Hi all, I am set on the BVIs for June 2010. Now I just need to narrow down the boat choice. If I only have my family of 4, (two 15-year-olds), what is the minimum size Cat that I should consider? If my friends decide to join us, that would make 6-7 guests, same question.

The difference in prices is fairly small, so is bigger always better? I know you are all getting tired of my posts, so I will try to keep them to a minimum 

Thanks, Bill


----------



## RealityCheck (Jun 2, 2007)

For 6-7 people your best bet is Biggger 45+. You will probably not be going into more than one marina during your BVI trip other than the one you start and leave from. Most of the time you will be on a mooring or anchor so the size will not be a major problem or cost factor as most mooring are $25 to $35 per night in BVI and if you go over to USVI the National Parks moorings are $15 per night.

The family with two 15 year olds you may get by with something smaller or chartering a REAL Boat rather than a Cat


----------



## Volkhard (Feb 19, 2006)

Doing the BVI with a cat is a great experience! Even if you go "just" with four, in mho.the cat gives you plenty advantages.

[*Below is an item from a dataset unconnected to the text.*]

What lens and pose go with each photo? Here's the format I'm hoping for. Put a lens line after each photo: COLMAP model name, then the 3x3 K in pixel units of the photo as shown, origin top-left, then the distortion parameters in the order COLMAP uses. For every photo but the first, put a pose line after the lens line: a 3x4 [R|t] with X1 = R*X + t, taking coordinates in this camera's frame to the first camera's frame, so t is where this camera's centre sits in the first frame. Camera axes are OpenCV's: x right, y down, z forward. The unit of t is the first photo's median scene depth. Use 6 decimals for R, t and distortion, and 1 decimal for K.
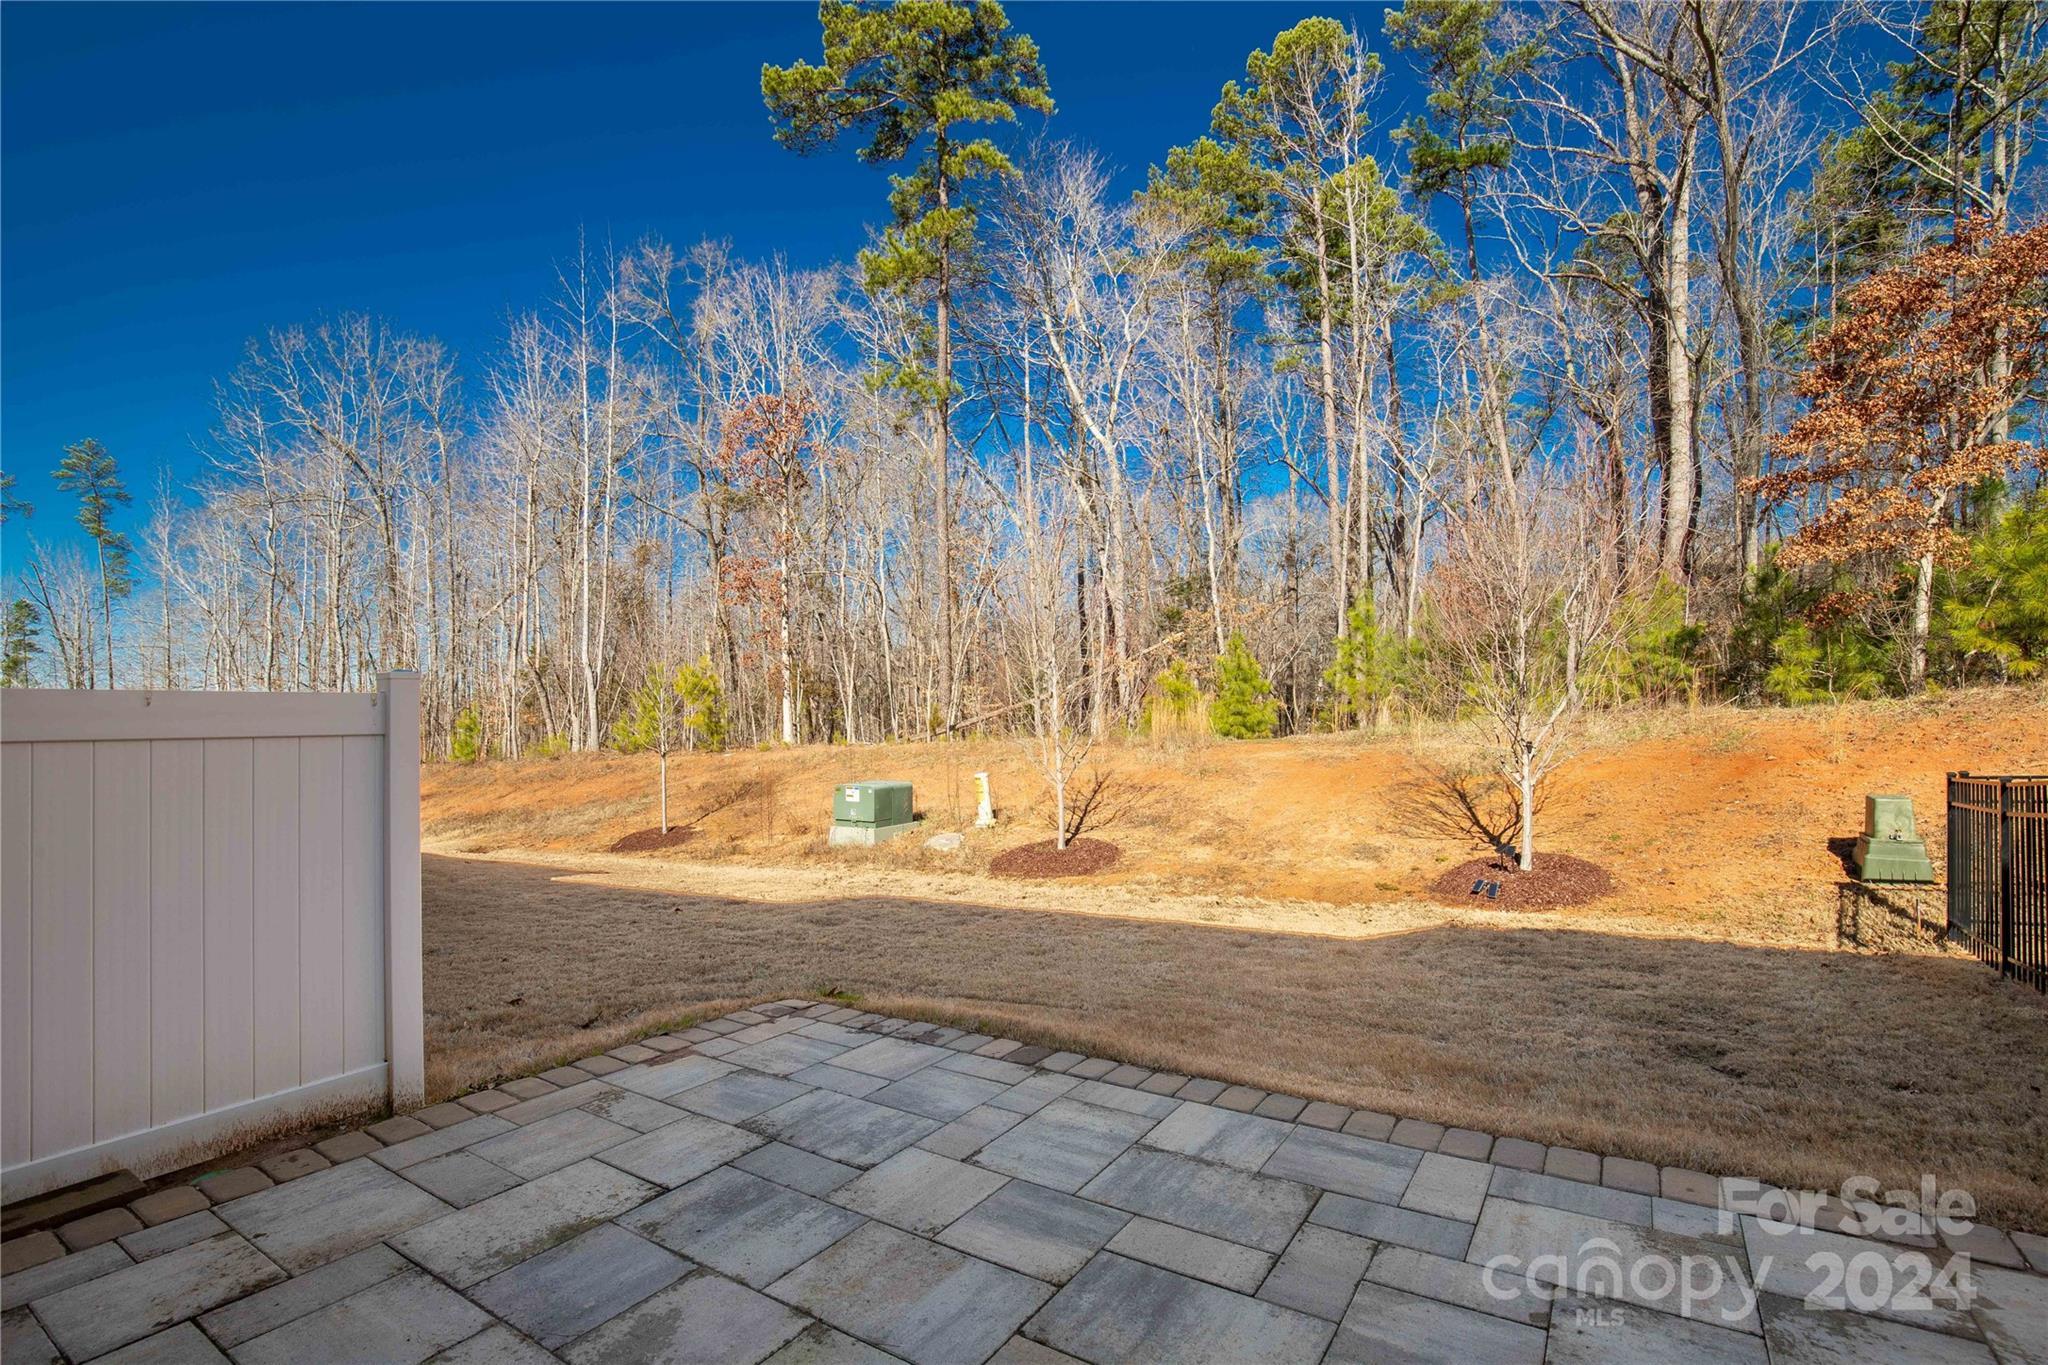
lens RADIAL K [[952.6, 0, 1009.1], [0, 952.6, 687.6], [0, 0, 1]] dist [-0.027397, 0.002237]
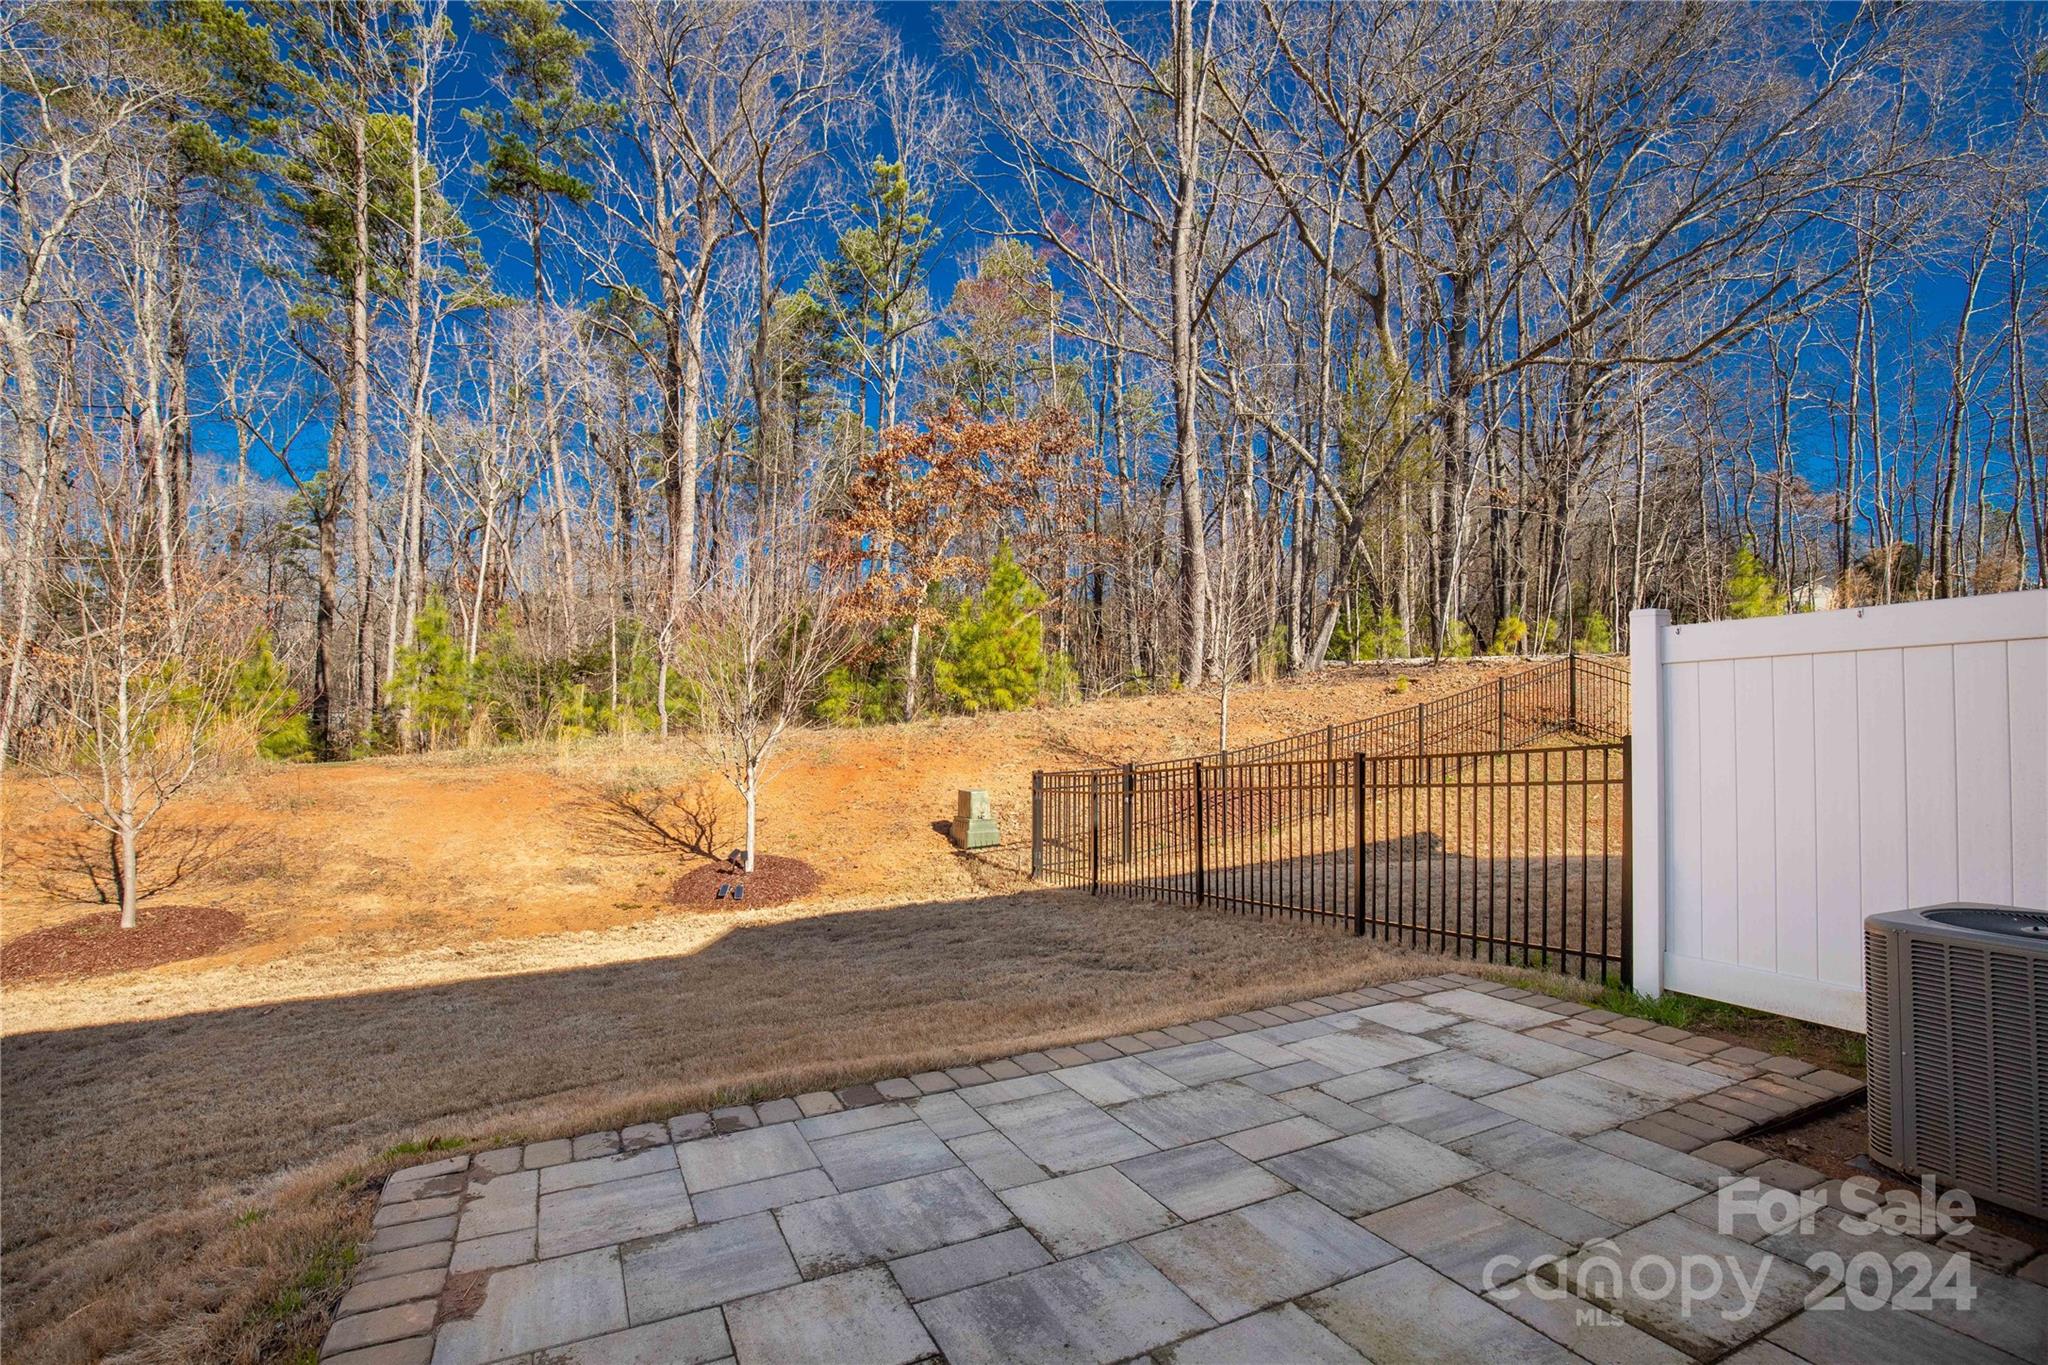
lens RADIAL K [[952.6, 0, 1009.1], [0, 952.6, 695.6], [0, 0, 1]] dist [-0.027397, 0.002237]
pose [[0.501874, 0.040315, 0.864001, -0.688098], [-0.028172, 0.999145, -0.030257, 0.022363], [-0.864482, -0.009155, 0.502581, 0.401181]]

I chartered a Lagoon 38, owners version 2 years ago (BareCat) with 4 people and we had a blast. on some occasions I was able to singlehand the boat while the crew did some "beach time" and with everyone on board we had lots of room to be together or apart, as needed. I am sure your teenager will love to be on the "fore deck" of your cat and everyone will appreciate the easy on and off to hop into the dinghy or to go snorkeling.

In my opinion a cat is a much as REAL boat as a mono hull, just different! While a Lagoon 38 would be smallish as a live aboard for four (especially galley wise) it would be an ideal platform for a family of four for a week of charter in the BVI. I wouldn't go (much) bigger and I would take just my family for some quality time. Perhaps the friends can charter their own boat and you do a flotilla?

However you decide you will enjoy the BVI and bring back plenty good memories (and pictures).

Have fun and let us know how everything works out.


----------



## bacampbe (Mar 17, 2009)

We had a Moorings 4000 (really a Leopard 40) for 8 people in the BVI last February. It was a _little_ tight for 8, but doable. It would have been great for 6, and probably overkill for 4. Our biggest problem was having too many people for one dinghy load. The large cockpit and saloon on the same level was really nice.

RealityCheck is right on marina's--I'd be surprised if you stayed at more than 2--your charter base and maybe Leverick Bay.

It was our first experience on a cat, and the Leopard 40 sailed much better than I had expected based on the general reputation of cats. It was set up to handle all sheets from the helm--if I had any complaint it was that I had guests that wanted to help sail, and it was really setup for single handing. Except for the main halyard. I worked them pretty hard on that 

By the way, if you haven't already found it, TravelTalkOnline is the place to go for BVI info. Lots of locals hang out there.


----------